__SUPPLIED RECORDS__
────────────────────────────────────────

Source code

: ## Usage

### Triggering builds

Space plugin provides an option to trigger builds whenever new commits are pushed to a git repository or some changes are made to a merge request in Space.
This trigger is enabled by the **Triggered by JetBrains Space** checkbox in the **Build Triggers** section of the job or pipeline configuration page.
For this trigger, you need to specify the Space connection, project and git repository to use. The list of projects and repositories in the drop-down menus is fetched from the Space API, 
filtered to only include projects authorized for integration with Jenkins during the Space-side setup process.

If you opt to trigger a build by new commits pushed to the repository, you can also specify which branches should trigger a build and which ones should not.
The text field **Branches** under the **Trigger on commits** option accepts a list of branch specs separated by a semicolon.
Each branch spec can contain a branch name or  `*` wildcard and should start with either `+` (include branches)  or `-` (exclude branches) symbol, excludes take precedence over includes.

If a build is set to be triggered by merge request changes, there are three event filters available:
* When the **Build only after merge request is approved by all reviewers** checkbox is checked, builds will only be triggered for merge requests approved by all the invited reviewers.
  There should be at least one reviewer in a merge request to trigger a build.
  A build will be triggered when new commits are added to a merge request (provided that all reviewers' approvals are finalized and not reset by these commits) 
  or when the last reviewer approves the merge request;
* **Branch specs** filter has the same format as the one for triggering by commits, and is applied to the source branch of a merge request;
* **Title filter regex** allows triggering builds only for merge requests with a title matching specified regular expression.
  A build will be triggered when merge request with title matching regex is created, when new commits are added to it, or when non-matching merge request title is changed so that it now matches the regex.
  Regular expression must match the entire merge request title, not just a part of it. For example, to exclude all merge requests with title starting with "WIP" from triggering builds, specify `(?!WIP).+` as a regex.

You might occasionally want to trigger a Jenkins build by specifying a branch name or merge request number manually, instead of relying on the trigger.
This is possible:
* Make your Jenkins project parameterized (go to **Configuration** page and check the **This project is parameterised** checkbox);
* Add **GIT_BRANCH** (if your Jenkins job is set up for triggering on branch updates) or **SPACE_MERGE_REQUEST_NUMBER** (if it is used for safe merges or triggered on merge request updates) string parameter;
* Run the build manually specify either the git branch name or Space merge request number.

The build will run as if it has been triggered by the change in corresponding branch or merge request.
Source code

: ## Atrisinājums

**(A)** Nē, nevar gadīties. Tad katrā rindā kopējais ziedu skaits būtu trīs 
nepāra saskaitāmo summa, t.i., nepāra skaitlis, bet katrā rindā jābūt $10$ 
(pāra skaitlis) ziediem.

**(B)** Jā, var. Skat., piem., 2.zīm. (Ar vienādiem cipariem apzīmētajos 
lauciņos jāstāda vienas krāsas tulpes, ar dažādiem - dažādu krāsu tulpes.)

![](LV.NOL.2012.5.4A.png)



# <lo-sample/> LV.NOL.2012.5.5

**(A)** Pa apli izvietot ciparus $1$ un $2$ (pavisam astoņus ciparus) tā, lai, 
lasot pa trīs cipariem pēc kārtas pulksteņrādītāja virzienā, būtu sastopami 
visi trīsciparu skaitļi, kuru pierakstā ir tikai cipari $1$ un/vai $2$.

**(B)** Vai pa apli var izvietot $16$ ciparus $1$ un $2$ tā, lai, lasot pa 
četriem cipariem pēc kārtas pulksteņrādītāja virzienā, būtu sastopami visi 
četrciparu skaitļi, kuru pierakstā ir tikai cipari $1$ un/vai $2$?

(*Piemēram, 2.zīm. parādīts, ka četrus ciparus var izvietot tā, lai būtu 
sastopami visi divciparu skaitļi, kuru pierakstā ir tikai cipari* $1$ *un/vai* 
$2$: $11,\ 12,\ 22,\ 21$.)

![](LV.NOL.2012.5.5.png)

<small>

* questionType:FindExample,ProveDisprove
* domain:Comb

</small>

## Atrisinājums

────────────────────────────────────────

__WORK ORDER__
Set the listing above down once more in full, exactly as it is.

__COMPLETED EXERCISE__
Source code

: ## Usage

### Triggering builds

Space plugin provides an option to trigger builds whenever new commits are pushed to a git repository or some changes are made to a merge request in Space.
This trigger is enabled by the **Triggered by JetBrains Space** checkbox in the **Build Triggers** section of the job or pipeline configuration page.
For this trigger, you need to specify the Space connection, project and git repository to use. The list of projects and repositories in the drop-down menus is fetched from the Space API, 
filtered to only include projects authorized for integration with Jenkins during the Space-side setup process.

If you opt to trigger a build by new commits pushed to the repository, you can also specify which branches should trigger a build and which ones should not.
The text field **Branches** under the **Trigger on commits** option accepts a list of branch specs separated by a semicolon.
Each branch spec can contain a branch name or  `*` wildcard and should start with either `+` (include branches)  or `-` (exclude branches) symbol, excludes take precedence over includes.

If a build is set to be triggered by merge request changes, there are three event filters available:
* When the **Build only after merge request is approved by all reviewers** checkbox is checked, builds will only be triggered for merge requests approved by all the invited reviewers.
  There should be at least one reviewer in a merge request to trigger a build.
  A build will be triggered when new commits are added to a merge request (provided that all reviewers' approvals are finalized and not reset by these commits) 
  or when the last reviewer approves the merge request;
* **Branch specs** filter has the same format as the one for triggering by commits, and is applied to the source branch of a merge request;
* **Title filter regex** allows triggering builds only for merge requests with a title matching specified regular expression.
  A build will be triggered when merge request with title matching regex is created, when new commits are added to it, or when non-matching merge request title is changed so that it now matches the regex.
  Regular expression must match the entire merge request title, not just a part of it. For example, to exclude all merge requests with title starting with "WIP" from triggering builds, specify `(?!WIP).+` as a regex.

You might occasionally want to trigger a Jenkins build by specifying a branch name or merge request number manually, instead of relying on the trigger.
This is possible:
* Make your Jenkins project parameterized (go to **Configuration** page and check the **This project is parameterised** checkbox);
* Add **GIT_BRANCH** (if your Jenkins job is set up for triggering on branch updates) or **SPACE_MERGE_REQUEST_NUMBER** (if it is used for safe merges or triggered on merge request updates) string parameter;
* Run the build manually specify either the git branch name or Space merge request number.

The build will run as if it has been triggered by the change in corresponding branch or merge request.
Source code

: ## Atrisinājums

**(A)** Nē, nevar gadīties. Tad katrā rindā kopējais ziedu skaits būtu trīs 
nepāra saskaitāmo summa, t.i., nepāra skaitlis, bet katrā rindā jābūt $10$ 
(pāra skaitlis) ziediem.

**(B)** Jā, var. Skat., piem., 2.zīm. (Ar vienādiem cipariem apzīmētajos 
lauciņos jāstāda vienas krāsas tulpes, ar dažādiem - dažādu krāsu tulpes.)

![](LV.NOL.2012.5.4A.png)



# <lo-sample/> LV.NOL.2012.5.5

**(A)** Pa apli izvietot ciparus $1$ un $2$ (pavisam astoņus ciparus) tā, lai, 
lasot pa trīs cipariem pēc kārtas pulksteņrādītāja virzienā, būtu sastopami 
visi trīsciparu skaitļi, kuru pierakstā ir tikai cipari $1$ un/vai $2$.

**(B)** Vai pa apli var izvietot $16$ ciparus $1$ un $2$ tā, lai, lasot pa 
četriem cipariem pēc kārtas pulksteņrādītāja virzienā, būtu sastopami visi 
četrciparu skaitļi, kuru pierakstā ir tikai cipari $1$ un/vai $2$?

(*Piemēram, 2.zīm. parādīts, ka četrus ciparus var izvietot tā, lai būtu 
sastopami visi divciparu skaitļi, kuru pierakstā ir tikai cipari* $1$ *un/vai* 
$2$: $11,\ 12,\ 22,\ 21$.)

![](LV.NOL.2012.5.5.png)

<small>

* questionType:FindExample,ProveDisprove
* domain:Comb

</small>

## Atrisinājums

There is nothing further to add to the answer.